From: Ariosto Raggo <df803-AT-freenet.carleton.ca>
Subject: Re: Ludens is the Father of All Things
Date: Wed, 16 Dec 1998 20:00:30 -0500 (EST)


I can't find the D&G quote that got chopped up, what i find of interest
with regards to a Deleuze/Lyotard thread was how the construction of
concepts is a bringing out of events: "The conconcept speaks the event,
not the essence or the thing -- pure Event, a hecceity, an entity: the
event of the Other or of the face (when, in turn, the face is taken as
a concept. It is like the bird as event." (_What is Philosophy?_ pg 21)

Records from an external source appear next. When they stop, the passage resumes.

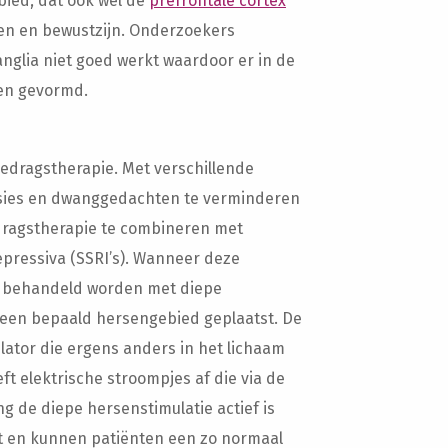
bied, dat ook wel de
prefrontale cortex
en en bewustzijn. Onderzoekers
glia niet goed werkt waardoor er in de
en gevormd.
edragstherapie. Met verschillende
sies en dwanggedachten te verminderen
edragstherapie te combineren met
pressiva (SSRI’s). Wanneer deze
t behandeld worden met diepe
n een bepaald hersengebied geplaatst. De
ator die ergens anders in het lichaam
ft elektrische stroompjes af die via de
ng de diepe hersenstimulatie actief is
 en kunnen patiënten een zo normaal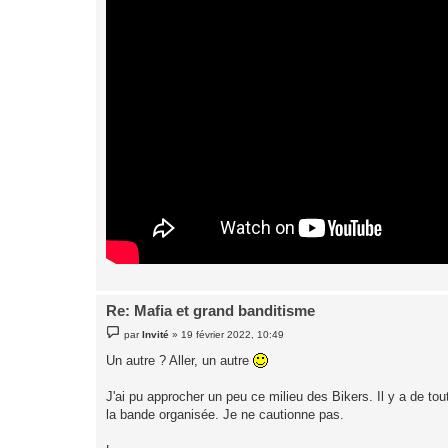
Re: Mafia et grand banditisme
M
par
Invité
»
19 février 2022, 10:49
e
s
Un autre ? Aller, un autre
s
a
g
J'ai pu approcher un peu ce milieu des Bikers. Il y a de tou
e
la bande organisée. Je ne cautionne pas.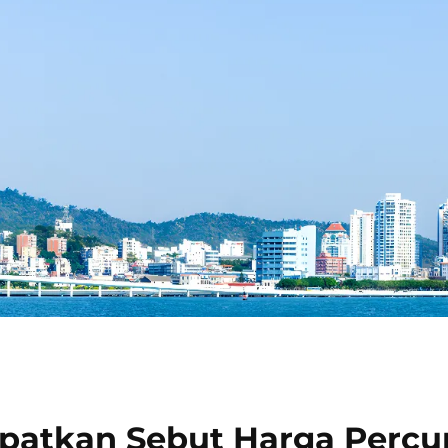
patkan Sebut Harga Perc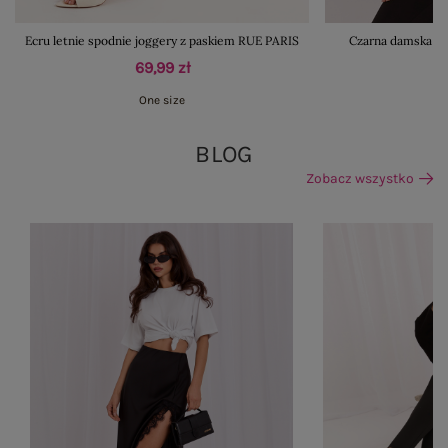
Ecru letnie spodnie joggery z paskiem RUE PARIS
Czarna damska ku
69,99 zł
One size
BLOG
Zobacz wszystko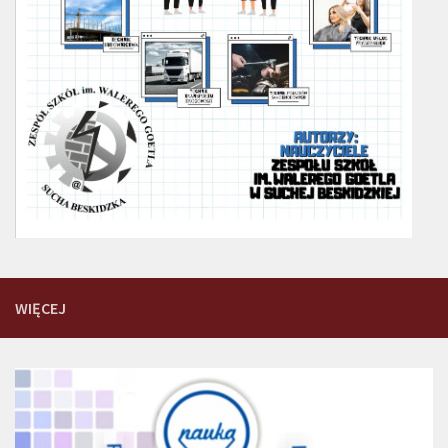
WIĘCEJ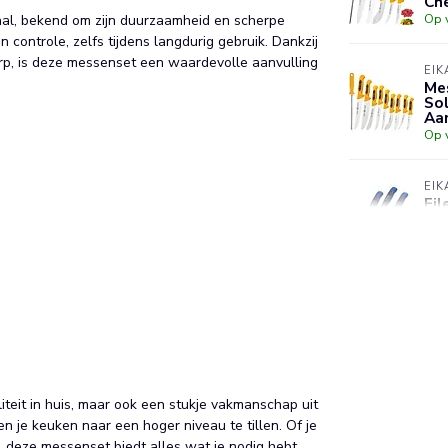
Ch
Op 
aal, bekend om zijn duurzaamheid en scherpe
controle, zelfs tijdens langdurig gebruik. Dankzij
p, is deze messenset een waardevolle aanvulling
EIK
Mes
So
Aa
Op 
EIK
Fil
Fl
Mo
Op 
EIK
Sla
Afs
& 
Op 
iteit in huis, maar ook een stukje vakmanschap uit
n je keuken naar een hoger niveau te tillen. Of je
, deze messenset biedt alles wat je nodig hebt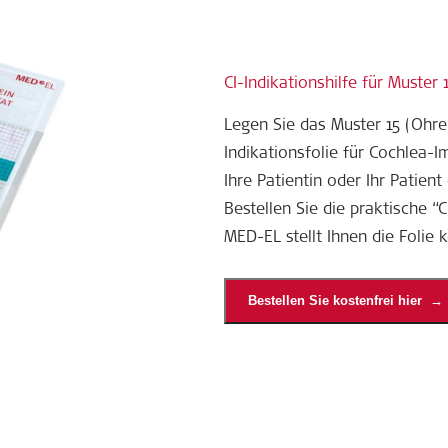
CI-Indikationshilfe für Muster 1
Legen Sie das Muster 15 (Ohren
Indikationsfolie für Cochlea-I
Ihre Patientin oder Ihr Patient d
Bestellen Sie die praktische “C
MED-EL stellt Ihnen die Folie 
Bestellen Sie kostenfrei hier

This is why paralogy would not create new objects, an event coming out
of an immemorial past. I'm thinking about what Lyotard says with
regards to the effect on time of narrative knowledge that follows a
rhythm: "as meter takes precedence over accent in the production of sound
(spoken or not), time ceases to be the support for memory to become an
immemorial beating that, in the absence of a noticeable separation
between periods, prevents their being numbered and consigns them to
oblivion, it jars lyotard writes, the golden rule of our knowledge:
"never foget."" (_PMC_ pg 22) The competence of the expert or teacher
is made up of the ability to reproduce an accumulated stock of
knowledge such as all the bibliography on a writer and then deliberate
on its truth. Teaching passes on a memory which is reinforced through
testing. The "lethal function" of narrative knowledge is a sort of
amnesia as well as an aphasia. This may not be any easier to understand
Hugh but I am just jumping in and you haven't before anyways. Hi again.